Rajamaatha Sivagami from Baahubali
This character just like its name has got power in it. The role demanded such strong performance and adherence to Feminism which was poetically portrayed by Ramya Krishnan. The movie is set during the times when Kings ruled us. Back then women or even queens were never respected. But, this movie has many instances of Feminism in it and one such characterization is played by Ramya. Appreciation to the filmmakers for creating the storyline around Rajamatha. She single-handedly brought up her two sons, ruled a kingdom in a man’s world. She proved through this role that a woman can do anything and everything a man does!
Neelambari from Padayappa
Neeelambari is probably one of the best roles of Ramya in her career. This Antagonist not just gave a hard time for the lead and his family in the movie but also questioned, took a strong stand against Patriarchy. One of the famous societal myths broken by this character is that arrogance and self-sustaining are not associated with women. The fact that she could superiorly win against 100 men and stayed stubborn against the societal pressure of marriage, Neelambari won our hearts by breaking all the stereotypes set by society and patriarchy for women.
Leela from Super Deluxe
Leela is a loving mother of her son who has acted in certain adult movies during her young age. Years of patriarchial training to society, this characterization for a mother does seem to put us off. As per misogynistic terms, a mother has a pre-defined set of rules and duties she needs to abide but this role beautifully ripped such notions. The dialogue between Leela and her son about her acting in such movies gave us chills not just for dialogues but the spectacular performance by Ramya Krishnan.

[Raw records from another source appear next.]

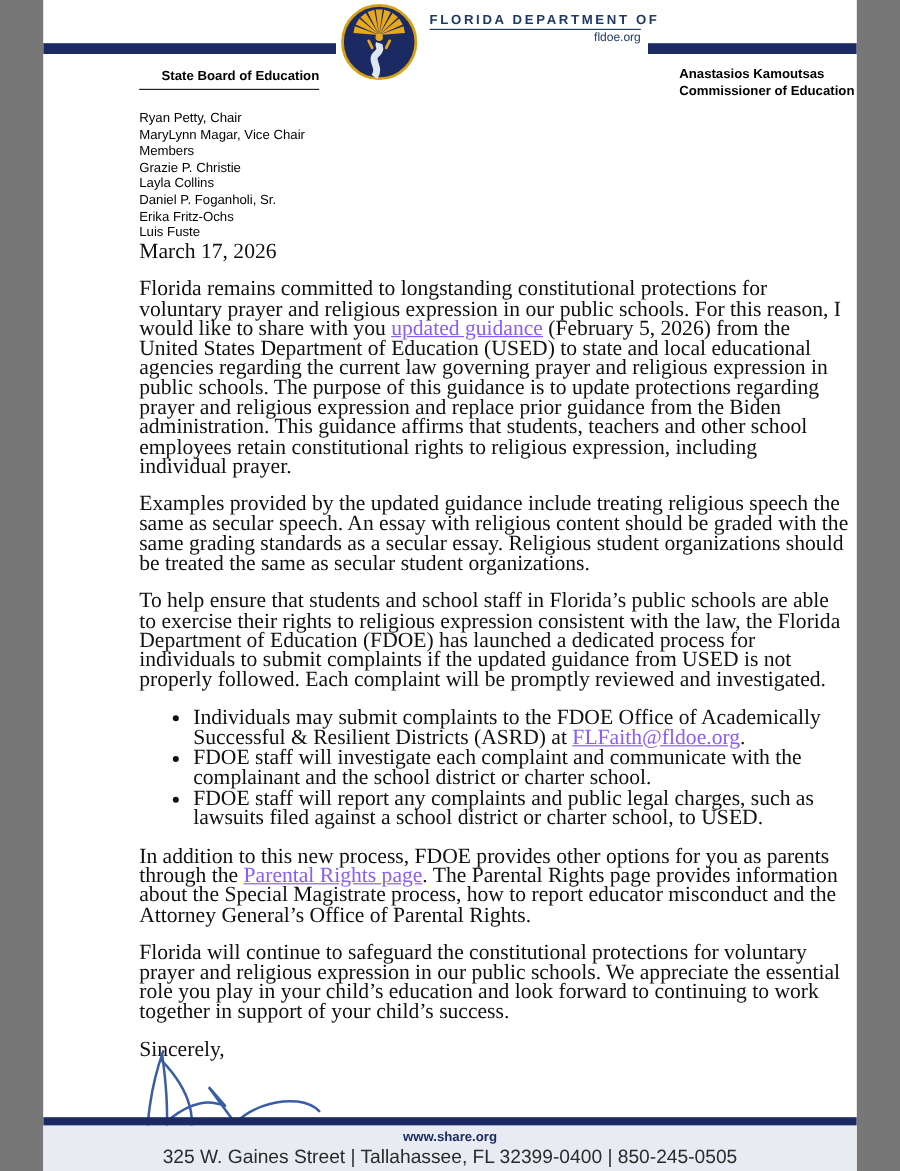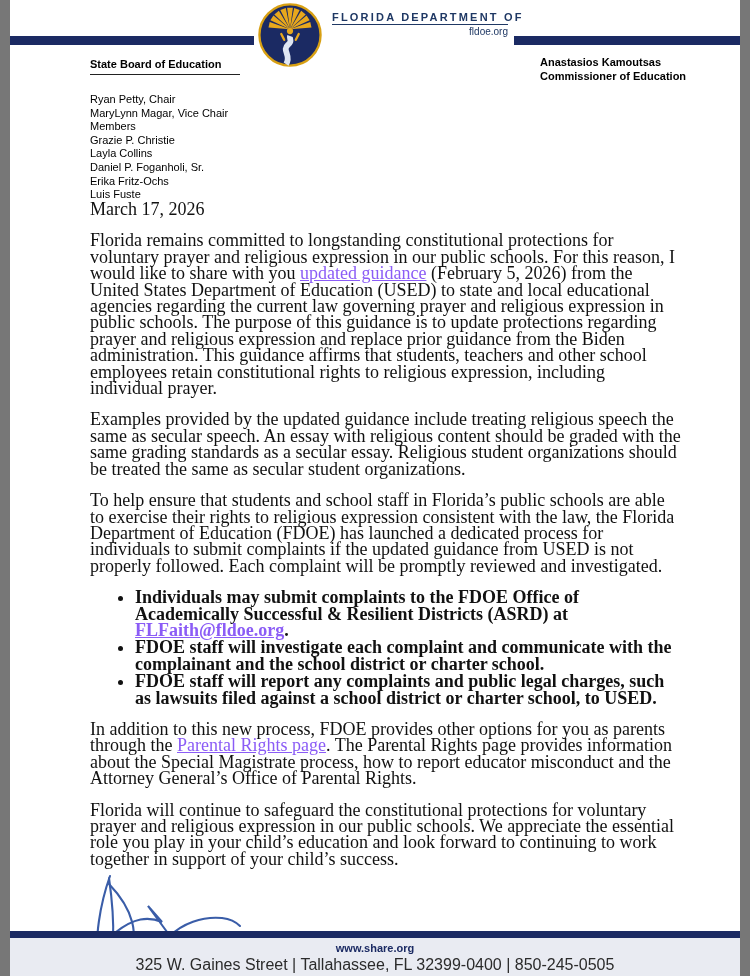--- a/index.html
+++ b/index.html
@@ -5,7 +5,7 @@
   * { margin:0; padding:0; box-sizing:border-box; }
   body { background:#777; font-family:"Liberation Serif", serif; }
   .page {
-    position:relative; width:730px; height:976px; margin:0 auto;
+    position:relative; width:678px; height:976px; margin:0 auto;
     background:#ffffff; overflow:hidden;
   }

Maggie from Panchatantiram
Maggie is a modern-smart thief who gets what she wants. The movie broke the stereotype of a woman needing to step back and sacrifice for the sake of her family. Even though the thief role demanded the character to be needy, the subtle references in dialogues and portrayal by Ramya make society take notes on how a woman can also be, and putting herself before others don’t make her any less of a woman.